**Texto do exercício**.
Mostrando postagens com marcador Marcel Souto Maior. Mostrar todas as postagens
Mostrando postagens com marcador Marcel Souto Maior. Mostrar todas as postagens

segunda-feira, 11 de novembro de 2013

Kardec, a biografia – um livro bom de se ler

Por Dora Incontri

Não direi que o livro Kardec: a biografia é uma grata surpresa, porque quem escreveu a melhor biografia de Chico Xavier, até hoje, prometia escrever também a melhor do mestre de Chico e de milhões de espíritas brasileiros: Allan Kardec.

Por que considero ambas excelentes biografias? Porque são biografias mesmo e não hagiografias. (Para quem não sabe, hagiografia é história de santo, escrita dentro dos cânones da Igreja Católica). Marcel Souto Maior conta a história de um ser humano. De um grande ser humano, mas um ser humano. Um homem de bem, que é o que O Evangelho segundo o Espiritismo propõe como padrão ético. E conta muito bem contado.

Seu estilo é leve, sem cair na banalidade. É espirituoso e às vezes oportunamente irreverente, justo para não assumir um tom laudatório demais, o que acabaria com a sua credibilidade de biógrafo e jornalista investigativo. É um texto saboroso, ágil e que nos dá vontade de ler sem parar.

Souto Maior soube tratar de um assunto delicado, sem ferir nenhum partido; de um assunto sério, sem cair numa doutrinação massacrante e antipática.

Acima de tudo, porém, é fiel aos fatos. E sendo fiel aos fatos, a grandeza do personagem se destaca naturalmente, sem a mínima necessidade de usar uma batelada de elogios melosos.

Aliás, o que se sobressai na biografia escrita por Souto Maior é o Kardec da Revista Espírita. Quem está familiarizado com os 12 volumes da Revista, conhece melhor a personalidade de Kardec, seus embates, seu contexto, seus diálogos e discussões com adversários e aliados, com admiradores e detratores. O autor soube compor não só a partir da Revista, mas de outros documentos, um mosaico bem montado de Kardec, seu trabalho e sua época, que nos permite nos sentirmos lá, na França do século XIX.

**Dados da fonte**.
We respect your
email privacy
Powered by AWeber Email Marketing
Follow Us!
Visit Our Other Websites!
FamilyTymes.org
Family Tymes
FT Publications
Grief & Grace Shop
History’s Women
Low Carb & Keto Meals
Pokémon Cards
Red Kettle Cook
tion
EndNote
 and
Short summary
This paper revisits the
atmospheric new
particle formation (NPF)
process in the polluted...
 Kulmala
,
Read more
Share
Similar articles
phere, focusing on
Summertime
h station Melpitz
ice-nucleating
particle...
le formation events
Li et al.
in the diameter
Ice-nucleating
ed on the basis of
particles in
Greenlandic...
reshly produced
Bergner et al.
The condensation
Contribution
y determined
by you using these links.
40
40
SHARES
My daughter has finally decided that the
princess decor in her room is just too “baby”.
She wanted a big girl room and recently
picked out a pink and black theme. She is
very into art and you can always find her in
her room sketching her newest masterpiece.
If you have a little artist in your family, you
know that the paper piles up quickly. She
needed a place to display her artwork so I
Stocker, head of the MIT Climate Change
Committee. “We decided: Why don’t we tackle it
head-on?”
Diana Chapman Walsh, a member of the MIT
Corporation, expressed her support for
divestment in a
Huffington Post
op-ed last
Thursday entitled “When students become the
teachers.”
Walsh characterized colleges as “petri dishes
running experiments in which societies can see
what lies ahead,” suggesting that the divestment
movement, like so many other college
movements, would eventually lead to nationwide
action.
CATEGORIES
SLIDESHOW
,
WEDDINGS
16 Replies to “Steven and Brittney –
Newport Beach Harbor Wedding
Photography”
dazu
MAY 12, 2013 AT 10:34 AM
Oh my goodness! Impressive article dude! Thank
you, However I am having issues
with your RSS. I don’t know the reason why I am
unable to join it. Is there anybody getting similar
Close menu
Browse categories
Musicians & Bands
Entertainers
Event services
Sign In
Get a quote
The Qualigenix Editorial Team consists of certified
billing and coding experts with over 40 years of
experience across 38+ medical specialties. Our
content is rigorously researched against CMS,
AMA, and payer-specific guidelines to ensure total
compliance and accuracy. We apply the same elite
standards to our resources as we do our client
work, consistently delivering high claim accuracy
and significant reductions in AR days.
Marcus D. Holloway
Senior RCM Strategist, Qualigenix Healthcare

**Instruções**.
[a] Transcreva sem alterações as linhas dos registros, começando pela primeira e terminando na linha que contém "Similar articles", incluindo as duas.
[b] Retome a resenha sobre a biografia de Kardec e continue-a a partir do ponto em que ela termina.
O texto e os registros não têm nenhuma relação entre si.

**Respostas dos exercícios**.
[a]
We respect your
email privacy
Powered by AWeber Email Marketing
Follow Us!
Visit Our Other Websites!
FamilyTymes.org
Family Tymes
FT Publications
Grief & Grace Shop
History’s Women
Low Carb & Keto Meals
Pokémon Cards
Red Kettle Cook
tion
EndNote
 and
Short summary
This paper revisits the
atmospheric new
particle formation (NPF)
process in the polluted...
 Kulmala
,
Read more
Share
Similar articles

[b]
Talvez para alguns, que prefeririam uma hagiografia, o fato de Kardec na biografia se irritar, se cansar, se alegrar e usar de uma fina ironia (e usava mesmo com todo o requinte do esprit francês) pode parecer algo humano demais. Mas grandes homens também se irritam e se cansam. Com essa constatação óbvia, em absolutamente nada sai arranhada a personalidade de Kardec e o que ele propôs como Espiritismo.

É claro que não se trata de uma obra filosófica e por isso não discute a fundo alguns pontos que poderiam ser polêmicos e assim não é um livro que sai dos cânones do Espiritismo brasileiro atual. Mas a postura crítica, racional e vigilante que Kardec tinha em relação à mediunidade é muito bem retratada e, mesmo sem querer, serve de alerta para esse movimento, que perde muitas vezes qualquer critério de análise do que supostamente vem do Além.

Quando me refiro aos cânones do Espiritismo brasileiro atual, estou falando de coisas que já estão assentadas entre nós e não me parecem que sejam tão fiéis a Kardec. Por exemplo, o termo “codificador”, que eu mesma usava, criada que fui nesse movimento, mas que tenho criticado ultimamente, pois ele não aparece em nenhuma obra da Kardec. Aparentemente, trata-se de algo criado aqui no Brasil e que ressalta o caráter do mestre como mero organizador de uma revelação pronta ou mero secretário dos Espíritos. Tenho pontuado que, apesar de sua modéstia, o próprio Kardec reconhecia em si mesmo um papel mais ativo e criativo nessa relação com os Espíritos. Diz ele em Obras Póstumas:

“Conduzi-me, pois, com os Espíritos, como houvera feito com os homens. Para mim, eles foram, do menor ao maior, meios de me informar e não reveladores predestinados.”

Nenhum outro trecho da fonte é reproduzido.